DATA START

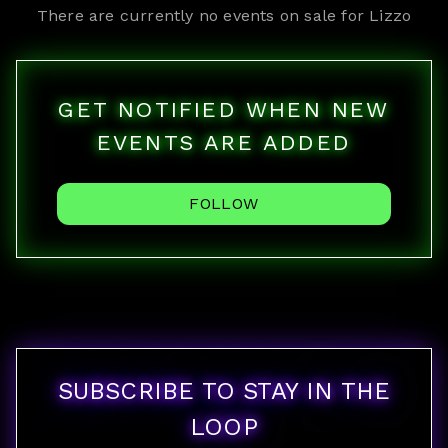
There are currently no events on sale for
Lizzo
GET NOTIFIED WHEN NEW
EVENTS ARE ADDED
FOLLOW
SUBSCRIBE TO STAY IN THE
LOOP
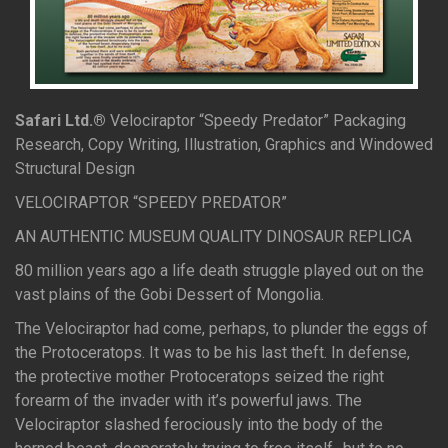
Safari Ltd.®
Velociraptor “Speedy Predator” Packaging
Research, Copy Writing, Illustration, Graphics and Windowed
Structural Design
VELOCIRAPTOR “SPEEDY PREDATOR”
AN AUTHENTIC MUSEUM QUALITY DINOSAUR REPLICA
80 million years ago a life death struggle played out on the
vast plains of the Gobi Dessert of Mongolia.
The Velociraptor had come, perhaps, to plunder the eggs of
the Protoceratops. It was to be his last theft. In defense,
the protective mother Protoceratops seized the right
forearm of the invader with it’s powerful jaws. The
Velociraptor slashed ferociously into the body of the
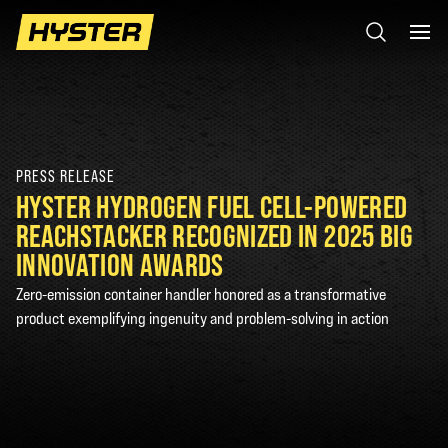
PRESS RELEASE
HYSTER HYDROGEN FUEL CELL-POWERED
REACHSTACKER RECOGNIZED IN 2025 BIG
INNOVATION AWARDS
Zero-emission container handler honored as a transformative
product exemplifying ingenuity and problem-solving in action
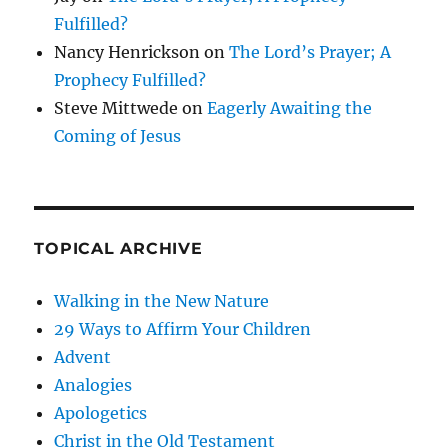
Fulfilled?
Nancy Henrickson
on
The Lord’s Prayer; A
Prophecy Fulfilled?
Steve Mittwede
on
Eagerly Awaiting the
Coming of Jesus
TOPICAL ARCHIVE
Walking in the New Nature
29 Ways to Affirm Your Children
Advent
Analogies
Apologetics
Christ in the Old Testament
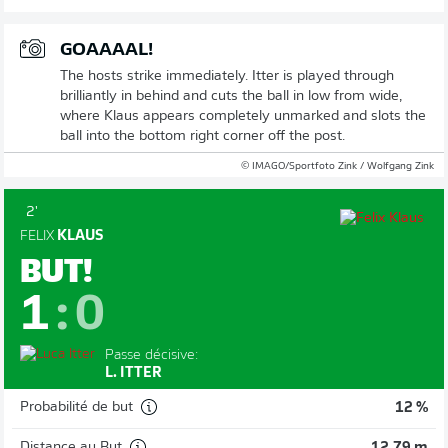
GOAAAAL!
The hosts strike immediately. Itter is played through
brilliantly in behind and cuts the ball in low from wide,
where Klaus appears completely unmarked and slots the
ball into the bottom right corner off the post.
© IMAGO/Sportfoto Zink / Wolfgang Zink
2'
FELIX
KLAUS
BUT!
1
:
0
Passe décisive:
L. ITTER
Probabilité de but
12 %
Distance au But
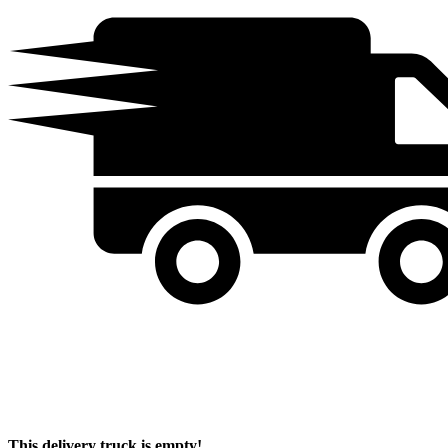
This delivery truck is empty!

DATA END

## EXERCISE DESCRIPTION
Write out the data once more exactly, omitting the pictures.

## RESPONSE AREA
There are currently no events on sale for
Lizzo
GET NOTIFIED WHEN NEW
EVENTS ARE ADDED
FOLLOW
SUBSCRIBE TO STAY IN THE
LOOP
Safari Ltd.®
Velociraptor “Speedy Predator” Packaging
Research, Copy Writing, Illustration, Graphics and Windowed
Structural Design
VELOCIRAPTOR “SPEEDY PREDATOR”
AN AUTHENTIC MUSEUM QUALITY DINOSAUR REPLICA
80 million years ago a life death struggle played out on the
vast plains of the Gobi Dessert of Mongolia.
The Velociraptor had come, perhaps, to plunder the eggs of
the Protoceratops. It was to be his last theft. In defense,
the protective mother Protoceratops seized the right
forearm of the invader with it’s powerful jaws. The
Velociraptor slashed ferociously into the body of the
PRESS RELEASE
HYSTER HYDROGEN FUEL CELL-POWERED
REACHSTACKER RECOGNIZED IN 2025 BIG
INNOVATION AWARDS
Zero-emission container handler honored as a transformative
product exemplifying ingenuity and problem-solving in action
Fulfilled?
Nancy Henrickson
on
The Lord’s Prayer; A
Prophecy Fulfilled?
Steve Mittwede
on
Eagerly Awaiting the
Coming of Jesus
TOPICAL ARCHIVE
Walking in the New Nature
29 Ways to Affirm Your Children
Advent
Analogies
Apologetics
Christ in the Old Testament
GOAAAAL!
The hosts strike immediately. Itter is played through
brilliantly in behind and cuts the ball in low from wide,
where Klaus appears completely unmarked and slots the
ball into the bottom right corner off the post.
© IMAGO/Sportfoto Zink / Wolfgang Zink
2'
FELIX
KLAUS
BUT!
1
:
0
Passe décisive:
L. ITTER
Probabilité de but
12 %
Distance au But
This delivery truck is empty!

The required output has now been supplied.